See the spike-and-slab mixture prior in this post.
Parameters:
Name | Type | Description | Default |
---|---|---|---|
n_mutations |
int
|
number of mutations |
required |
baselines_mean |
float
|
mean of the normal prior on the baseline rates |
0.0
|
baselines_sigma |
float
|
standard deviation of the normal prior on the baseline rates |
10.0
|
sparsity_a |
float
|
shape parameter of the Beta distribution controling sparsity |
3.0
|
sparsity_b |
float
|
shape parameter of the Beta distribution controling sparsity |
1.0
|
Note
By default we set sparsity
prior Beta(3, 1) for
$E[\gamma] \approx 0.75$, which
should result in 75% of the off-diagonal entries being close to zero.
Visualisations
Mutual Hazard Network matrices
pmhn.plot_theta(theta, *, ax, gene_names=None, cmap=DEFAULT_COLORMAP, cbar=True, vmin=None, vmax=None, no_labels=False)
pmhn.plot_offdiagonal_sparsity(thetas, *, ax, thresholds=(0.01, 0.1, 0.2), true_theta=None, true_theta_color='orangered', true_theta_label='Data', xlabel='Off-diagonal sparsity', ylabel='Count')
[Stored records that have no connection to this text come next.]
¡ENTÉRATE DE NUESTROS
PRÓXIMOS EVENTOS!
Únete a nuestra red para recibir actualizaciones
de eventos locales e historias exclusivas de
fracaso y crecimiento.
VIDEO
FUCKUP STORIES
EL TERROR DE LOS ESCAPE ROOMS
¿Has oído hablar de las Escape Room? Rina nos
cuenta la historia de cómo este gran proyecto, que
Plots histogram representing the sparsity of the off-diagonal part of theta.
Parameters:
Name | Type | Description | Default |
---|---|---|---|
thetas |
ndarray
|
Array of theta matrices, shape (n_samples, n_mutations, n_mutations) |
required |
ax |
Axes
|
axis to plot on |
required |
thresholds |
Sequence[float]
|
sparsity threshold (distinguishing between "existing" and "non-existing" interactions) |
(0.01, 0.1, 0.2)
|
pmhn.plot_offdiagonal_histograms(thetas, *, ax, theta_true=None, alpha=0.1)
pmhn.plot_theta_samples(theta_samples, *, width=4, height=3, theta_true=None)
Plot samples from theta.
Genotype matrices
pmhn.plot_genotypes(genotypes, *, ax, patients_on_x_axis=True, patients_label='Patients', genes_label='Genes', sort=True)
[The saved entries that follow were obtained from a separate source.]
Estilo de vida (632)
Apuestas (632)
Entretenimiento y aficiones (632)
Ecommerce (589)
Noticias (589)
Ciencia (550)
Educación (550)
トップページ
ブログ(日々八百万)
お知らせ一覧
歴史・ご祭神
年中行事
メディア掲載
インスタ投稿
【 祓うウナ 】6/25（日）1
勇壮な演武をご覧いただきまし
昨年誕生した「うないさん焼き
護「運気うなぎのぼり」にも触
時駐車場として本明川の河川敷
pmhn.plot_genotype_samples(genotype_samples)
Misc
pmhn.control_no_mutation_warning(silence=True)
Silence the warning that is raised when a mutation matrix does not contain any mutation.
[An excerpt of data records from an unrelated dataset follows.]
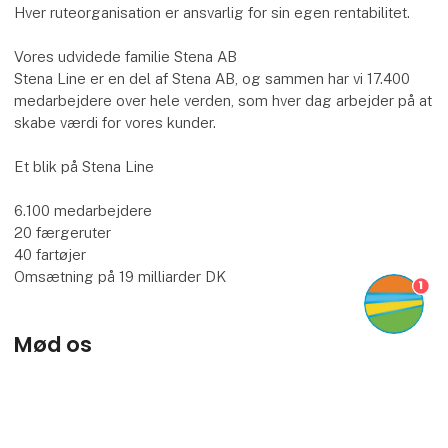
Hver ruteorganisation er ansvarlig for sin egen rentabilitet.
Vores udvidede familie Stena AB
Stena Line er en del af Stena AB, og sammen har vi 17.400
medarbejdere over hele verden, som hver dag arbejder på at
skabe værdi for vores kunder.
Et blik på Stena Line
6.100 medarbejdere
20 færgeruter
40 fartøjer
Omsætning på 19 milliarder DK
1
Mød os
Karina Beermann
keyboard_arrow_up
Partnership & Sales Manager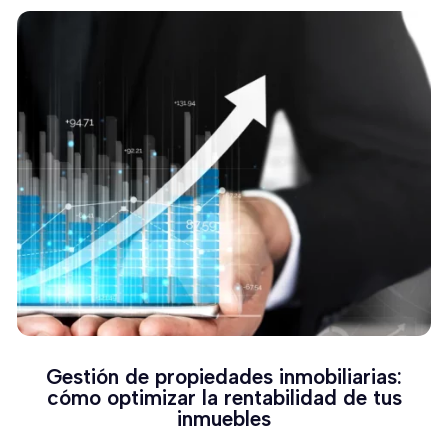
Gestión de propiedades inmobiliarias:
cómo optimizar la rentabilidad de tus
inmuebles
pmhn.construct_matrix(diag, offdiag)
Constructs a square matrix from diagonal and offdiagonal terms.
Parameters:
Name | Type | Description | Default |
---|---|---|---|
diag |
ndarray
|
array of shape (n,) |
required |
offdiag |
ndarray
|
array of shape (n, n-1) |
required |
Returns:
Type | Description |
---|---|
ndarray
|
array of shape (n, n)
with the diagonal |
See Also
decompose_matrix, the inverse function.
pmhn.decompose_matrix(matrix)
Splits an (n, n) matrix into diagonal and offdiagonal terms.
Parameters:
Name | Type | Description | Default |
---|---|---|---|
matrix |
ndarray
|
array of shape (n, n) |
required |
Returns:
Type | Description |
---|---|
ndarray
|
diag, diagonal terms, shape (n,) |
ndarray
|
offdiag, offdiagonal terms, shape (n, n-1) |
See Also
construct_matrix, the inverse function.